A copy of othe current list is available here.
Right now, it is almost entirely the EPA's high production volume chemical list.
Those things beside the names are SMILES strings; neat,
compact and unique descriptors of molecules. Further information is detailed below.
Just what do you need a list of cheap chemicals for?
I am interested in the properties of the set of all cheap, synthetically accessible
compounds. I can generate molecules (up to connectivity, that's what those SMILES
string are used for) of that space on a computer, by iteratively applying chemical
reactions to the initial set of cheap chemicals. Think of compounds like water, ethanol,
vanillin, sodium bisulfite, glucose, lysine etc.
What is a cheap synthetically accessible compound?

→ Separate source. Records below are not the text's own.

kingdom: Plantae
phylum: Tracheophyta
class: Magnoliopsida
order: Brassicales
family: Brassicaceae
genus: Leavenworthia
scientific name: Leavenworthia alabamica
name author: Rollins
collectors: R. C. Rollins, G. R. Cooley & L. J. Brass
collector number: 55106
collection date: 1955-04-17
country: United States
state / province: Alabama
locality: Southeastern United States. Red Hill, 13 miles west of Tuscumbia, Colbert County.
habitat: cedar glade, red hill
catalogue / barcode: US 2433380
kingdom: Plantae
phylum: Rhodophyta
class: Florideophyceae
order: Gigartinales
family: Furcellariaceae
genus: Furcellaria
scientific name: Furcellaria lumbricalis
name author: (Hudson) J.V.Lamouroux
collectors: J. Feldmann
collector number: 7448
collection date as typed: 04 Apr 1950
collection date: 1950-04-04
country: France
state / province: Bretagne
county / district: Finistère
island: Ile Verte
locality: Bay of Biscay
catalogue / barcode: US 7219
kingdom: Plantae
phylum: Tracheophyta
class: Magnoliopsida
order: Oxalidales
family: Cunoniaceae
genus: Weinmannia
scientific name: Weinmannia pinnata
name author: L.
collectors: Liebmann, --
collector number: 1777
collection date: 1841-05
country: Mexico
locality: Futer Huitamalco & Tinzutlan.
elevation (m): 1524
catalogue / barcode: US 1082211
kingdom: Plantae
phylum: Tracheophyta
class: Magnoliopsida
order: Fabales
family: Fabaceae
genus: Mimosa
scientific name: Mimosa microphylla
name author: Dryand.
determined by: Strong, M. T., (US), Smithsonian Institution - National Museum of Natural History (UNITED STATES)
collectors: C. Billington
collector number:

There is of course no one definition. I may decide to change the criteria later,
but essentially, any compound that can be made from the set of cheap starting materials
in 5 high yield steps, using only "easy" reactions. It is important to remember that
"cheap" is a consequence of supply and demand, and is unpredictably time dependant.
What is an easy reaction?
That's a tough one, given that chemical reactions display unpredictable sensitivity
to the local context of molecular connectivity and the global context of ambient
conditions. A place to start would be the set of "click"1 reactions
i.e. reactions that tend to have high, relatively context independent exergonicities.
What do you want to do with this set of cheap synthetically accessible compounds?
I am primarily interested in statistical descriptors of that set, to answer questions like:
- What is the size of the set?
- How does this set compare, under a given metric, to the set of natural products or drugs?
- What are the statistical descriptors of the respective set of synthetic routes?
Won't you run out of computing time / space before you could ever generate the complete set?
I don't know, yet. This is the part of the problem where some clever approximation will have to be employed.
1Angew. Chem. Int. Ed. 2001, 40,2004--2021